Hugo Mode

There’s a mob of network data scientists with flaming pitchforks hammering at the doors of Felapton Towers in a vain attempt to drag these tools out of my hands and try me for crimes against having the faintest idea of what I’m doing. In the meantime this blog is all graphs all the time until I run out of things to stuff into Gephi and see what happens.

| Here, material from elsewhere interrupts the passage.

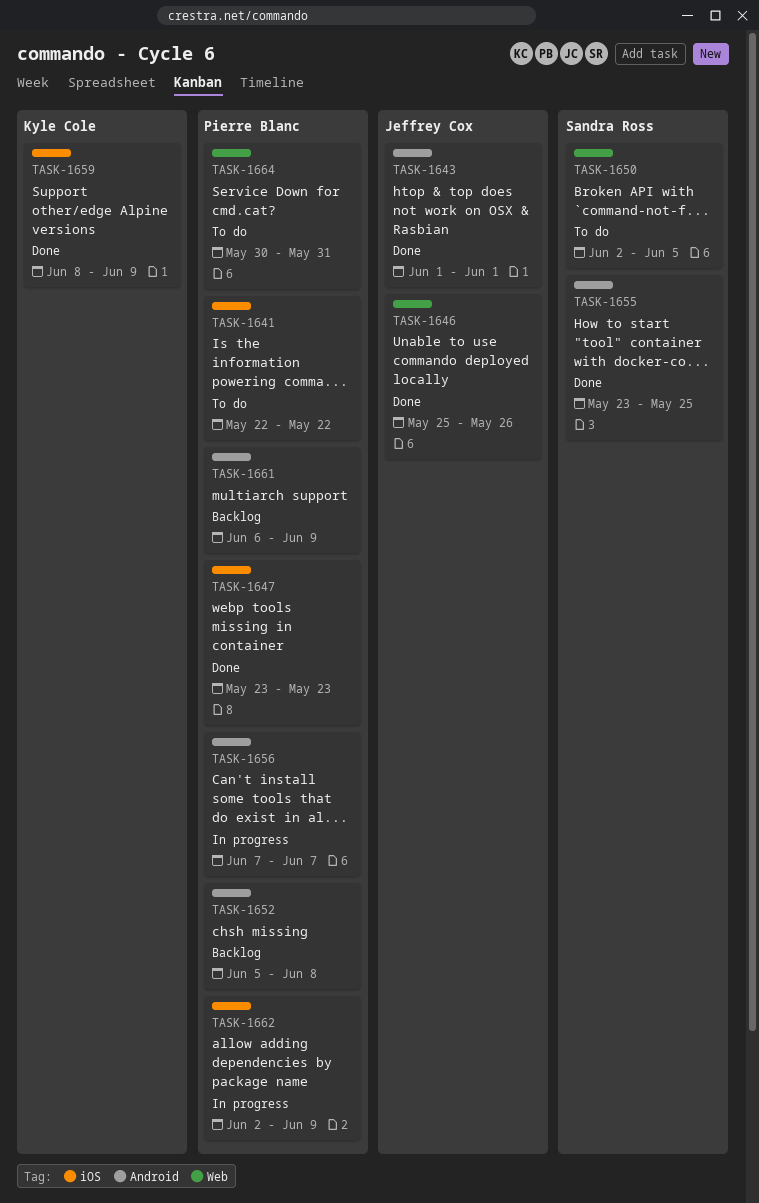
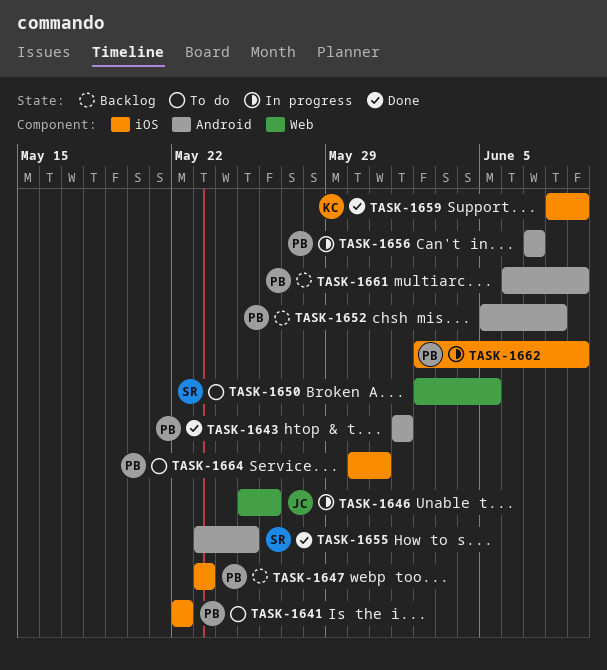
TASK-1643, owner: Jeffrey Cox -> Pierre Blanc
TASK-1646, status: Done -> In progress
TASK-1647, status: Done -> Backlog
TASK-1664, label: Web -> iOS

In this case what happens was more useful than I imagined. I thought mapping connections between the four award categories I have collected in my big-hugo-spreadsheet (Novel, Novella, Novelette, Short Story) would be a bit dull. However, the graph has done a very nice job sorting authors into nine semi-neat clusters.

ETA zoomable PDF below:

The four big outer broccoli-like fronds show authors whose work has only been nominated in a single category. Let’s call them the specialists. There is a second ring of four groups which joins adjacent pairs, Novelette & Novella, Novella & Novel, Novel & Short, Short & Novelette. Nice. Then the sorting hat gives up and lumps everybody else in the middle.

Now a good data diagram should raise questions and this one does. There are two pairings we can’t see easily because they sit on the diagonals of the quadrilateral: Novella & Short, Novelette & Novel.

Authors who have only been finalists in the Novella & Short categories are:

  • Amal El-Mohtar
  • Andy Duncan
  • Gregory Benford
  • Jack McDevitt
  • Joanna Russ
  • John C. Wright
  • Keith Laumer
  • Ken Liu
  • Kij Johnson
  • P. Djèlí Clark
  • Rivers Solomon
  • Spider Robinson
  • Ted Reynolds

Authors who have only been finalists in the Novel & Novelette categories are:

  • Andre Norton
  • Charlie Jane Anders
  • David Gerrold
  • Murray Leinster
  • Paolo Bacigalupi
  • Philip K. Dick
  • Piers Anthony
  • Tom Reamy
  • Walter M. Miller, Jr.
  • William Gibson
  • Yoon Ha Lee

The rest of that central cloud are the hat-trick authors (3 categories) and what I guess we might call the grand-slam authors (4 categories). These are both large groups.

The grand-slam category is interesting. It consists of 25 authors and is quintessentially Hugo Awardish. Given the very male-dominated decades of the Hugos, I was glad to see that the group has many women in it — 8 out of 25, so still an under-representation but better than I expected.

  • Algis Budrys
  • Clifford D. Simak
  • Connie Willis
  • David Brin
  • Fritz Leiber
  • George R. R. Martin
  • Gordon R. Dickson
  • Greg Bear
  • Joan D. Vinge
  • John Varley
  • Kate Wilhelm
  • Kim Stanley Robinson
  • Larry Niven
  • Mary Robinette Kowal
  • Maureen F. McHugh
  • Michael Bishop
  • Michael Swanwick
  • Nancy Kress
  • Orson Scott Card
  • Poul Anderson
  • Robert Silverberg
  • Roger Zelazny
  • Samuel R. Delany
  • Ursula K. Le Guin
  • Vonda N. McIntyre

7 responses to “Hugo Mode”

  1. Of the 25 authors who have been nominated in all four fiction categories, the only three who won in every of the four categories are Fritz Leiber, Connie Willis and Ursula K. Le Guin (who also won Best Related and Best Art Book).